The telecom industry journey towards sustainable, power-optimized, and energy-efficient networks is not a single step. It involves a phased approach starting from a cloud infrastructure foundation. Based on engagement with industry and customers, Dell Technologies recommends the power efficiency use cases that this section describes. These use cases can be categorized into two groups:
- Use cases that involve cloud-native features that are available within a cloud platform such as O-Cloud
- Use cases that require workloads and an orchestrator such as Service Management Orchestration (SMO)
Cloud platform use cases
- C-state and P-state optimization: C-states are the sleep levels of processor cores, and P-state refers to processor frequency. Modern operating systems are intelligent enough to transition cores to higher C-states and P-states when the core is underutilized. An intelligent scheduler can optimize energy consumption by consolidating workloads onto fewer cores when underutilized, allowing other cores to enter higher C-states and consuming less energy. This can be done dynamically based on workload demands to ensure optimized energy savings and performance. Implementing C-state and P-state optimization techniques in cloud-based systems can achieve significant energy savings. This approach will not affect the system's performance as the cores can be reused when needed.
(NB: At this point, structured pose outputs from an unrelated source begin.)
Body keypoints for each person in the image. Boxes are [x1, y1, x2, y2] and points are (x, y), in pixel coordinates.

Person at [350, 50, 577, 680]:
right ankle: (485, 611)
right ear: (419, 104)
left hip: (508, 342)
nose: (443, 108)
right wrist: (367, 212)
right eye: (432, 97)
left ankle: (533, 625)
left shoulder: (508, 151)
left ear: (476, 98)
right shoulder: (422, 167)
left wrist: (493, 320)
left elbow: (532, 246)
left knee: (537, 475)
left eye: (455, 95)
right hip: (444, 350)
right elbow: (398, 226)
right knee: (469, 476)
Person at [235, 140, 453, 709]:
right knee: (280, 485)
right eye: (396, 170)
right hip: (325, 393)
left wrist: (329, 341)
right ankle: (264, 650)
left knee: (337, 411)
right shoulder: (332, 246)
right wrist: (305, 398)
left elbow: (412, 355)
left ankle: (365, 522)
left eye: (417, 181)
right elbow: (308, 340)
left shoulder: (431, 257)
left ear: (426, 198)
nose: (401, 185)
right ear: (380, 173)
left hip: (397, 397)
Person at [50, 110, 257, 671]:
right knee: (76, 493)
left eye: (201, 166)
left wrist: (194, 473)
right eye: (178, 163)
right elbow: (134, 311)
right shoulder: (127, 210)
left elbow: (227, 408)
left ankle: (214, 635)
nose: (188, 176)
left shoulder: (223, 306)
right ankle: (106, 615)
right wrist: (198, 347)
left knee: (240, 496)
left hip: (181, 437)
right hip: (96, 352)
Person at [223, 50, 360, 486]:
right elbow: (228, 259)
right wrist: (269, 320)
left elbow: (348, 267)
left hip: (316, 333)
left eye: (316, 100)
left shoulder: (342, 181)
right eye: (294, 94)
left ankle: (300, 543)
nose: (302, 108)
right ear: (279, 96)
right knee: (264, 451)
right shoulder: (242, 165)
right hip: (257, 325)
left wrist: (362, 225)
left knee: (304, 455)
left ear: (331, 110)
- Energy-aware scheduler: Today, cloud deployments and workload placement are primarily driven by resource utilization. However, based on workload design, high utilization does not necessarily mean power efficiency. Using an energy-aware scheduler in platforms enables customers to co-relate and move workloads to take maximum advantage of both resources and power. This scheduler also delivers the best TCO and performance for customers.
- Predictive capacity planning: In a challenging economic time, the telecom industry is looking for ways to optimize network investments by building highly efficient platforms that can share capacity across multiple tenants. Building platforms that can collect, analyze, and report real-time data helps customers plan for future capacity needs.
- Infrastructure power optimizations: The benefit of AI/ML is not derived directly from the platform itself, but rather from the ability to build intelligence on top of the data available through the platform. Dell’s newly tailored solutions enable early use cases to measure and optimize the power usage of platforms based on run-time data.
Workload and Orchestrator-driven use cases
- Cloud-native autoscaling: Autoscaling brings elasticity to network infrastructure so that customers do not need to over- or underprovision resources. These features ensure that resource utilization matches demand and that idle cores can enter various power-saving modes. Also, the resources are instantly available when there is a need for scaling out. This native cloud feature is a reliable way to optimize energy consumption without impacting performance or stability.
- Intelligent workload consolidation: This is an intelligent system that considers infrastructure utilization, application utilization, Service Level Agreements (SLAs), and the criticality of the application before initiating power-saving decisions like workload consolidation. Energy savings can be achieved by completely powering off the system or entering different power-saving states of idle resources due to workload consolidation. This approach can reduce energy without compromising network KPIs, SLAs, or the user experience.
- Intelligent workload migration: Traditionally, hardware profiles for telecom workloads are static and set for maximum performance, even during periods of low utilization. However, it is possible to design clusters with multiple hardware profiles and use an intelligent system to migrate workloads to hardware resource pools during periods of low utilization for maximum energy savings. This approach can reduce energy consumption and costs while maintaining high-performance levels. An intelligent system powered by AI/ML algorithms can predict periods of low utilization and proactively migrate workloads to energy-efficient hardware, which ensures efficient hardware resource usage and reduced energy consumption.
- Energy-aware intelligent workload placement: Management systems like SMO can be equipped with an intelligent placement or homing system to place workloads on data centers and clusters with low carbon intensity. These systems can gather information about the nature of the energy source, such as fossil fuels or wind or solar energy, to understand the carbon intensity of the data centers and clusters and place workloads accordingly. Workloads that are not sensitive to latency or have geo-restrictions can be placed on these low-carbon data centers to reduce demand for carbon-intensive electricity. This approach can help achieve significant energy savings while reducing the carbon footprint of cloud-based systems.